A community-driven resource for genomic epidemiology and antimicrobial resistance prediction of Neisseria gonorrhoeae at Pathogenwatch

Genome Med. 2021 Apr 19;13(1):61. doi: 10.1186/s13073-021-00858-2.

Abstract

Background: Antimicrobial-resistant (AMR) Neisseria gonorrhoeae is an urgent threat to public health, as strains resistant to at least one of the two last-line antibiotics used in empiric therapy of gonorrhoea, ceftriaxone and azithromycin, have spread internationally. Whole genome sequencing (WGS) data can be used to identify new AMR clones and transmission networks and inform the development of point-of-care tests for antimicrobial susceptibility, novel antimicrobials and vaccines. Community-driven tools that provide an easy access to and analysis of genomic and epidemiological data is the way forward for public health surveillance.

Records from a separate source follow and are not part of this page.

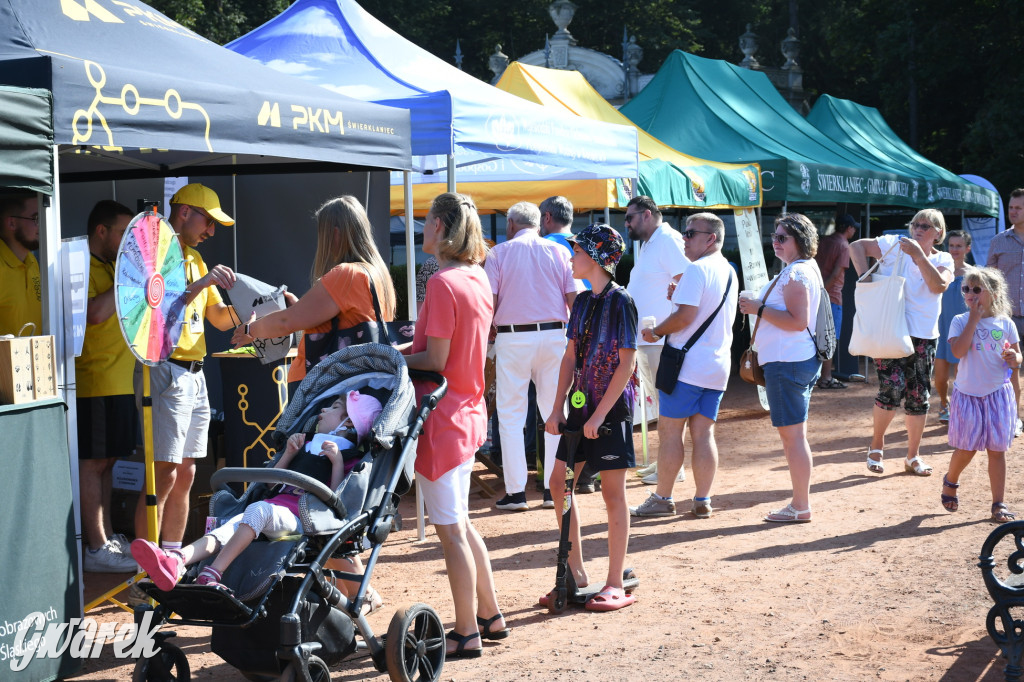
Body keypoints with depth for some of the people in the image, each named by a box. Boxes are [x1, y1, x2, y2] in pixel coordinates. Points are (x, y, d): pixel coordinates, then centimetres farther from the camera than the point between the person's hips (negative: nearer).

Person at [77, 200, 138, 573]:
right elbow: (95, 312, -25)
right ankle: (97, 550, -4)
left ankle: (107, 537, 20)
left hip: (119, 384, 10)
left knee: (105, 462, 14)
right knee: (93, 464, -6)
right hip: (95, 385, -10)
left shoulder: (110, 267, 19)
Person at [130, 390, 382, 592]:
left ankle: (211, 574, -46)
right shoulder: (307, 446, 34)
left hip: (300, 520, -6)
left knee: (258, 510, -36)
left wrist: (337, 462, -8)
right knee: (227, 528, -23)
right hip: (276, 504, 7)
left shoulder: (350, 458, 13)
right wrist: (288, 454, 19)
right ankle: (175, 561, -49)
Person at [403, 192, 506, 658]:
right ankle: (490, 617, 27)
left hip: (442, 419, -9)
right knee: (459, 523, 20)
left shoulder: (442, 283, -19)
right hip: (470, 411, 9)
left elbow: (435, 360, -19)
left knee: (451, 530, 0)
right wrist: (411, 345, 9)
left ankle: (467, 635, 9)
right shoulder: (478, 278, 8)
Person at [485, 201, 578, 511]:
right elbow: (574, 300, 1)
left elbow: (489, 302, -5)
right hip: (553, 335, 2)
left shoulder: (498, 253, 0)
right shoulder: (558, 252, 5)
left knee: (511, 415, 3)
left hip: (512, 338, -2)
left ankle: (515, 491, 0)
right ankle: (553, 488, 9)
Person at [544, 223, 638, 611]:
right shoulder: (583, 302, 10)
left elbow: (626, 364, -16)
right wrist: (557, 409, 5)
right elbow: (570, 357, 12)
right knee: (559, 482, 8)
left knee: (613, 494, -1)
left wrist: (599, 415, -18)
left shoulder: (620, 301, -13)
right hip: (581, 405, 8)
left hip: (611, 408, -8)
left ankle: (615, 585, 7)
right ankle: (576, 574, 18)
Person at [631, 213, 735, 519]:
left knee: (670, 430, 0)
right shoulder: (729, 272, 15)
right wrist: (679, 294, 20)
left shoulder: (696, 269, -13)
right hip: (718, 364, 8)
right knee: (703, 433, 9)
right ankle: (702, 501, 8)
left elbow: (685, 315, -21)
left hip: (687, 365, -8)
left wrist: (655, 332, -7)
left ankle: (663, 499, 5)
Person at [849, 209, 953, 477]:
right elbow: (857, 246, 3)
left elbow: (939, 285, -13)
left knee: (919, 397, 7)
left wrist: (919, 255, -20)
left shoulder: (943, 260, 7)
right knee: (892, 387, -15)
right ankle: (876, 443, 9)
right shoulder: (894, 245, 1)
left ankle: (913, 456, 20)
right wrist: (864, 276, -11)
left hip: (924, 336, 3)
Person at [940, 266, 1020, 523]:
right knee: (966, 449, 3)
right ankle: (950, 482, 33)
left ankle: (999, 504, 10)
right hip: (968, 394, -1)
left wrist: (1013, 358, -14)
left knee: (996, 450, 3)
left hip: (998, 394, 1)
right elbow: (958, 351, -21)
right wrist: (974, 320, -19)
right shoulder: (960, 321, -4)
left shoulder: (1005, 324, 2)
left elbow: (1017, 359, 10)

Methods: Here we present a public health-focussed scheme for genomic epidemiology of N. gonorrhoeae at Pathogenwatch ( https://pathogen.watch/ngonorrhoeae ). An international advisory group of experts in epidemiology, public health, genetics and genomics of N. gonorrhoeae was convened to inform on the utility of current and future analytics in the platform. We implement backwards compatibility with MLST, NG-MAST and NG-STAR typing schemes as well as an exhaustive library of genetic AMR determinants linked to a genotypic prediction of resistance to eight antibiotics. A collection of over 12,000 N. gonorrhoeae genome sequences from public archives has been quality-checked, assembled and made public together with available metadata for contextualization.

Results: AMR prediction from genome data revealed specificity values over 99% for azithromycin, ciprofloxacin and ceftriaxone and sensitivity values around 99% for benzylpenicillin and tetracycline. A case study using the Pathogenwatch collection of N. gonorrhoeae public genomes showed the global expansion of an azithromycin-resistant lineage carrying a mosaic mtr over at least the last 10 years, emphasising the power of Pathogenwatch to explore and evaluate genomic epidemiology questions of public health concern.

Conclusions: The N. gonorrhoeae scheme in Pathogenwatch provides customised bioinformatic pipelines guided by expert opinion that can be adapted to public health agencies and departments with little expertise in bioinformatics and lower-resourced settings with internet connection but limited computational infrastructure. The advisory group will assess and identify ongoing public health needs in the field of gonorrhoea, particularly regarding gonococcal AMR, in order to further enhance utility with modified or new analytic methods.

Keywords: Antimicrobial resistance; Epidemiology; Genomics; Neisseria gonorrhoeae; Pathogenwatch; Public health; Surveillance.